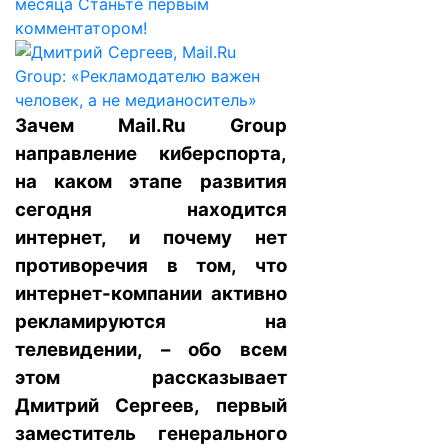
месяца
Станьте первым
комментатором!
Зачем Mail.Ru Group
направление киберспорта,
на каком этапе развития
сегодня находится
интернет, и почему нет
противоречия в том, что
интернет-компании активно
рекламируются на
телевидении, – обо всем
этом рассказывает
Дмитрий Сергеев, первый
заместитель генерального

-.-.-

Directions for this task -
The copy must match every line of the data exactly and contain no pictures.

Result for this task -
месяца
Станьте первым
комментатором!
Зачем Mail.Ru Group
направление киберспорта,
на каком этапе развития
сегодня находится
интернет, и почему нет
противоречия в том, что
интернет-компании активно
рекламируются на
телевидении, – обо всем
этом рассказывает
Дмитрий Сергеев, первый
заместитель генерального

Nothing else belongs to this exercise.